The Final DHS Rule On Passport Requirements For Land And Sea Crossings Under The Western Hemisphere Travel Initiative (WHTI)
[The U.S. Department of Homeland Security (DHS) Thursday published its final rule on implementation of new passport and documentation rules for land and sea crossings at U.S. borders, under the Western Hemisphere Travel Initiative (WHTI). Sen. Patrick Leahy (D-Vt.) is the principal author (with Sen. Ted Stevens, R-Alaska) of a law enacted in December that mandates postponement of passport requirements from January 31, 2008 to June 1, 2009, or until seven conditions in the Leahy-Stevens Amendment are certified as being met -- whichever comes later. The amendment was added to the DHS Appropriations section of the recently enacted omnibus appropriations act. Leahy, who chairs the Senate Judiciary Committee, has set a hearing on DHS oversight with Secretary Michael Chertoff for next Wednesday, April 2. Leahy’s comments follow:]
The good news is that the Bush Administration will not fight the new law that moves the passport requirement to next year. The bad news is that there is little reason to believe DHS will be ready even then.
Unfortunately, for DHS this rule does not signal a change of attitude but only a grudging acknowledgement that Congress meant what it said when it postponed the passport requirement.
Our new law prevents DHS from imposing a new passport requirement on our borders until there is more preparation. DHS now says it will not fight the extra time Congress ordered to help them get ready. But they still have given the American people no reason to believe they will meet the readiness conditions in the new law.

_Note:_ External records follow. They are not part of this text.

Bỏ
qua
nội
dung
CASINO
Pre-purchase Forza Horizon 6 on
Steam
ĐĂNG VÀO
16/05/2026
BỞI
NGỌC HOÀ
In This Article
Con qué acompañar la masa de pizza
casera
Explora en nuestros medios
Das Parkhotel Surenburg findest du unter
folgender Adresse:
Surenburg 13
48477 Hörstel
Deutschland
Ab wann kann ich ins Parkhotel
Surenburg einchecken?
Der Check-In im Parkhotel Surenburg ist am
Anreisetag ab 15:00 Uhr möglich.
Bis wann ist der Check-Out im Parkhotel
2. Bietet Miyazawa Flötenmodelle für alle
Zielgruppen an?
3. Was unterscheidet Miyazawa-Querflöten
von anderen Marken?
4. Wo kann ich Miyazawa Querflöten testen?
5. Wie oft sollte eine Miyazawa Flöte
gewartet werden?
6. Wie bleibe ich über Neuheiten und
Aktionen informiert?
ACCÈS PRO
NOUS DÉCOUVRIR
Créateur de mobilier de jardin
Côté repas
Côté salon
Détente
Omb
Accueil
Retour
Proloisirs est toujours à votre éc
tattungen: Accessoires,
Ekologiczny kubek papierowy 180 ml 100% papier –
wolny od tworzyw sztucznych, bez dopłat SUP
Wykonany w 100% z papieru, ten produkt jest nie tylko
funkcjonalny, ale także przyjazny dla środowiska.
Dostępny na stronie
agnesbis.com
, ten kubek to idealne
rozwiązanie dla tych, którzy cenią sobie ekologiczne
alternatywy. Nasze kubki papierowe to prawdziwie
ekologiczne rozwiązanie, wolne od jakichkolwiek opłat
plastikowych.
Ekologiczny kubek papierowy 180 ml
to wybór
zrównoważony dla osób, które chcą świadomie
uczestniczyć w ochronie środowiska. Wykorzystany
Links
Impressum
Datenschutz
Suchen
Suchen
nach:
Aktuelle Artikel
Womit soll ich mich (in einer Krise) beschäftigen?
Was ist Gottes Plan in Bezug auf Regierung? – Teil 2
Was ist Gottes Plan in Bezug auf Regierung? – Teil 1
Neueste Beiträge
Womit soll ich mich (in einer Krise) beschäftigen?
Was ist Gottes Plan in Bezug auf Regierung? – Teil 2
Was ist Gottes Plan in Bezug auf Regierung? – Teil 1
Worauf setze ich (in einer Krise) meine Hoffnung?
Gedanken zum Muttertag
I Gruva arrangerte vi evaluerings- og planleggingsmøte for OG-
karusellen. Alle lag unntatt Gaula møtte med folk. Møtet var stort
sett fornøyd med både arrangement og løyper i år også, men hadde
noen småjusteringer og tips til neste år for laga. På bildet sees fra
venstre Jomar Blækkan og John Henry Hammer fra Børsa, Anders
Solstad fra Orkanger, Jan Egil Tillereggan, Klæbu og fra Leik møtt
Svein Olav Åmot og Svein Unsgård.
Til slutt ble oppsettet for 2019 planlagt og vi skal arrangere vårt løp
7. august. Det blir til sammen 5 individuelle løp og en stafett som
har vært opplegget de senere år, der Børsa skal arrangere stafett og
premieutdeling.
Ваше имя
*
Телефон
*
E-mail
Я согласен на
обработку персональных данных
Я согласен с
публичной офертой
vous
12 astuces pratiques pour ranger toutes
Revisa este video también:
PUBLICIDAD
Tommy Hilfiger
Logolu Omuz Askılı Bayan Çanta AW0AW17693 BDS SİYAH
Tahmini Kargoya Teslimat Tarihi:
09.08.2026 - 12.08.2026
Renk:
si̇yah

The Homeland Security Department’s record does not instill confidence in how they will handle the remaining steps in implementing WHTI. There is no indication that they will be ready with the appropriate technology infrastructure at our borders to handle new documents. There is no reason to believe border upgrades will be ready. There is no signal they will reconsider using problematic RFID technology that poses security and privacy concerns. There is no assurance that they will have enough time to hire and train the border agents who will be needed to implement the passport requirement. And there is no reason to believe that adequate consultations with Canada are underway, even now.
In DHS’s hands, WHTI is not an advance in security but smoke and mirrors with little real benefit and the potential for a great deal of collateral damage to our economy. With billions of U.S. exports to Canada at stake and troubling economic times upon us, continuing uncertainty is the last thing American producers and our potential Canadian customers need right now.
We will hope for the best as DHS implements this rule, and we will welcome any promising signs. But experience with DHS has cautioned us to watch closely, and to be ready to step in as needed.